A name option can be provided for better error messages:

js
const commands = new Resource({ name: "commands" });

Sequencing ​

Items are sorted by a numeric sequence value (default: 50, ascending). Lower numbers appear first:

js
const r = new Resource();
r.add("first", { sequence: 10 });
r.add("middle"); // sequence 50 (default)
r.add("last", { sequence: 100 });

r.items(); // ["first", "middle", "last"]

useResource ​

In components and plugins, useResource() adds items to a resource and automatically removes them when the component or plugin is destroyed:

js
class SystrayPlugin extends Plugin {
  items = new Resource({ name: "systray" });
}

class ClockComponent extends Component {
  systray = plugin(SystrayPlugin);

  setup() {
    useResource(this.systray.items, [{ label: "Clock", render: () => this.renderClock() }]);
    // items are removed when ClockComponent is destroyed
  }
}

Type Validation ​

Pass a validation option to validate items on add():

js
const commands = new Resource({
  name: "commands",
  validation: t.object({ label: t.string(), action: t.function() }),
});

commands.add({ label: "Save", action: save }); // ok
commands.add({ label: 123 }); // throws validation error

Registry ​

Creating a Registry ​

A Registry holds an ordered key-value map. Use add(), get(), delete(), and has() to manage entries:

js
const views = new Registry({ name: "views" });

views.add("list", ListComponent);
views.add("form", FormComponent);

views.get("list"); // ListComponent
views.has("form"); // true
views.delete("form");

get() throws an error if the key is not found.
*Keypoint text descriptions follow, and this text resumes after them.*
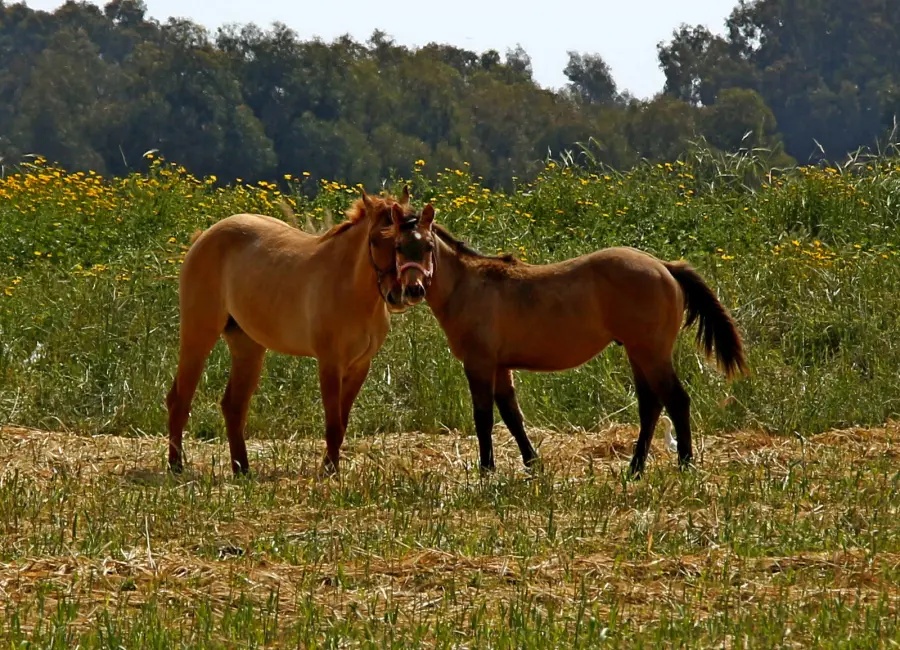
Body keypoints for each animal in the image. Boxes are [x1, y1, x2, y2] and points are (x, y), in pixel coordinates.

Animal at [166, 188, 415, 476]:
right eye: (375, 240)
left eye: (411, 241)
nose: (397, 295)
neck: (351, 289)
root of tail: (203, 237)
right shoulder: (330, 363)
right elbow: (333, 424)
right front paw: (329, 471)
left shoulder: (360, 366)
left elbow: (342, 422)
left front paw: (331, 467)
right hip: (198, 336)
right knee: (179, 400)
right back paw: (176, 466)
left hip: (247, 347)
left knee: (233, 406)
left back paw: (242, 470)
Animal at [388, 205, 747, 476]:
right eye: (399, 247)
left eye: (428, 247)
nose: (412, 290)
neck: (470, 286)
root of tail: (664, 266)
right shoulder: (500, 367)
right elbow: (512, 416)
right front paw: (532, 463)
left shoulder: (480, 363)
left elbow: (484, 417)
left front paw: (487, 470)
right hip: (639, 353)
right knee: (651, 405)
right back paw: (635, 468)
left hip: (651, 353)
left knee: (676, 400)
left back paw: (684, 464)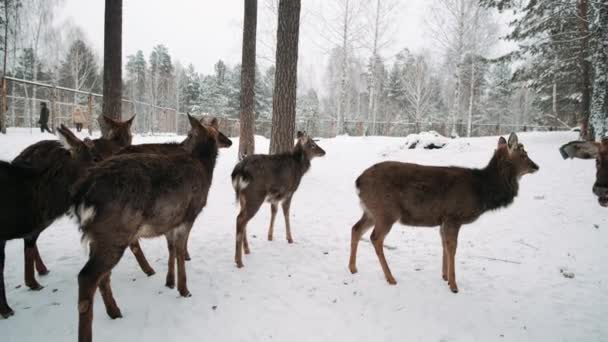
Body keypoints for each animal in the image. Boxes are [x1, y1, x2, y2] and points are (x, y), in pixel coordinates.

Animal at [0, 117, 133, 318]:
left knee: (31, 240)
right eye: (95, 157)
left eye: (129, 136)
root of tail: (22, 155)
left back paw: (38, 275)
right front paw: (6, 309)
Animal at [232, 131, 326, 268]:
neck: (299, 168)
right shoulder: (289, 192)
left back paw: (247, 250)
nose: (324, 152)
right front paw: (290, 238)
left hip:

Pass a default value to avoid the error:

js
views.get("kanban"); // throws KeyNotFoundError
views.get("kanban", null); // returns null

entries() returns [key, value] tuples, items() returns values only:

js
views.entries(); // [["list", ListComponent], ["form", FormComponent]]
views.items(); // [ListComponent, FormComponent]

Methods are chainable:

js
views.add("list", ListComponent).add("form", FormComponent);

addById ​

For objects that have an id property, addById() is a shorthand that uses item.id as the key:

js
const actions = new Registry({ name: "actions" });

const action = { id: "save", label: "Save", run: () => {} };
actions.addById(action);

actions.get("save"); // returns the action object

Registry Sequencing ​

Like resources, registry entries are sorted by sequence (default: 50, ascending):

js
const r = new Registry();
r.add("a", "first", { sequence: 10 });
r.add("b", "middle"); // sequence 50
r.add("c", "last", { sequence: 100 });

r.items(); // ["first", "middle", "last"]
r.entries(); // [["a", "first"], ["b", "middle"], ["c", "last"]]
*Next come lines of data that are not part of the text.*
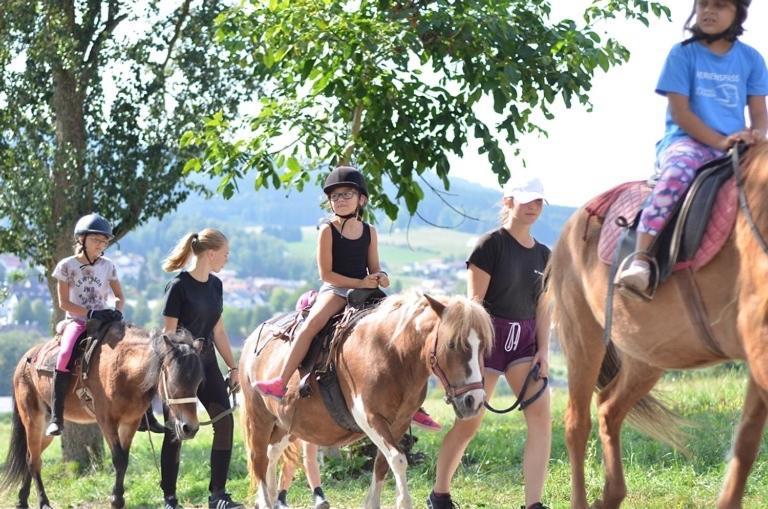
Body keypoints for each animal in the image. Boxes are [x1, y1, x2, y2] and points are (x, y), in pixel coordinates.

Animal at [0, 326, 206, 508]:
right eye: (174, 381)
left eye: (198, 381)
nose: (190, 428)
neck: (124, 370)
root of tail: (23, 361)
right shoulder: (107, 421)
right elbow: (119, 459)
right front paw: (116, 500)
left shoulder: (130, 422)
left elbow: (124, 459)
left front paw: (118, 498)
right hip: (33, 421)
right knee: (34, 461)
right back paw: (43, 502)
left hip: (45, 430)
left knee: (29, 457)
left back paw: (22, 500)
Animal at [240, 292, 492, 508]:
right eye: (452, 344)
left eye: (482, 346)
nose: (474, 400)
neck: (391, 354)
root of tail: (250, 340)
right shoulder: (369, 418)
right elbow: (398, 459)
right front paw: (403, 501)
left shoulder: (399, 423)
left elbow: (382, 463)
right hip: (259, 417)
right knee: (258, 458)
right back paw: (265, 500)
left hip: (287, 424)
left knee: (272, 453)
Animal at [548, 141, 768, 508]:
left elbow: (746, 444)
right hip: (582, 336)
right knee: (576, 424)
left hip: (648, 354)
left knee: (608, 408)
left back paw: (611, 495)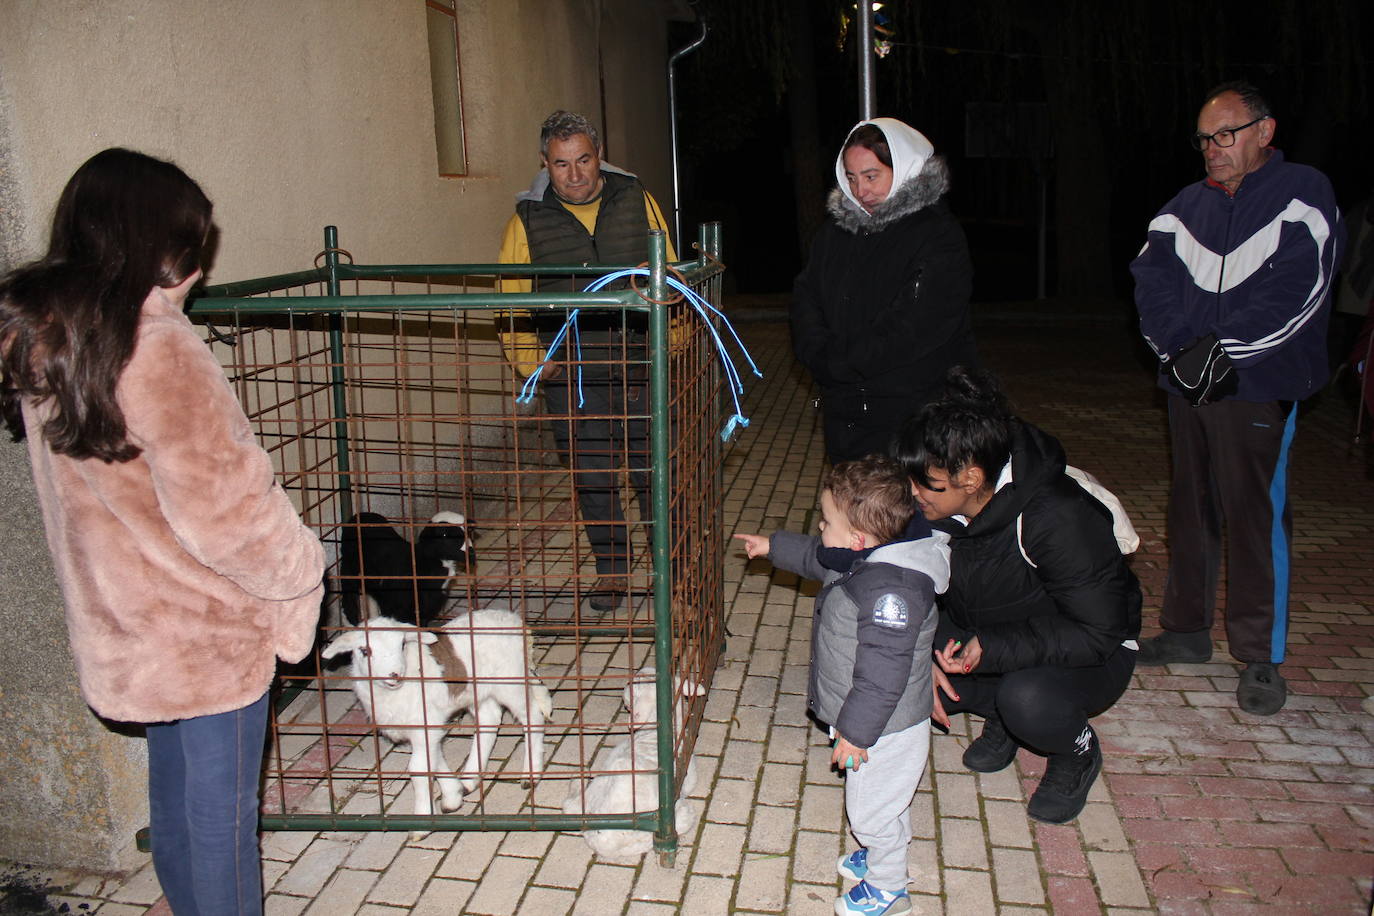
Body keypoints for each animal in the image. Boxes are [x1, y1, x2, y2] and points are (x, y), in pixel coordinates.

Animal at [321, 604, 552, 834]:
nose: (394, 675)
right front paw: (453, 796)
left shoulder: (423, 724)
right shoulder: (427, 727)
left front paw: (421, 824)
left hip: (510, 681)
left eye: (402, 644)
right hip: (477, 690)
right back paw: (470, 778)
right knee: (489, 720)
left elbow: (419, 768)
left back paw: (530, 774)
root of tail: (513, 619)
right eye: (364, 651)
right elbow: (434, 759)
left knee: (531, 715)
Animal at [336, 513, 472, 626]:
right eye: (444, 535)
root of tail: (358, 515)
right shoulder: (398, 601)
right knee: (349, 596)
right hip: (349, 569)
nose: (470, 552)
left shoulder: (428, 604)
Registry Type Validation ​

Pass a validation option to validate values on add() and addById():

js
const views = new Registry({
  name: "views",
  validation: t.constructor(Component),
});

views.add("list", ListComponent); // ok
views.add("oops", "not a component"); // throws validation error

Reactivity ​

Both Resource.items and Registry.items/Registry.entries are reactive computed values. Reading them inside a component render or an effect automatically subscribes to changes:

js
const registry = new Registry();
registry.add("a", 1);

effect(() => {
  console.log(registry.items()); // re-runs when entries change
});

registry.add("b", 2);
await Promise.resolve();
// effect re-runs, logs [1, 2]

In component templates, this works naturally:

js
class CommandPalette extends Component {
  static template = xml`
    <ul>
      <li t-foreach="this.commands.items()" t-as="cmd" t-key="cmd.label">
        <t t-out="cmd.label"/>
      </li>
    </ul>`;

  commands = plugin(CommandPlugin);
}

The component will re-render whenever items are added or removed from the resource.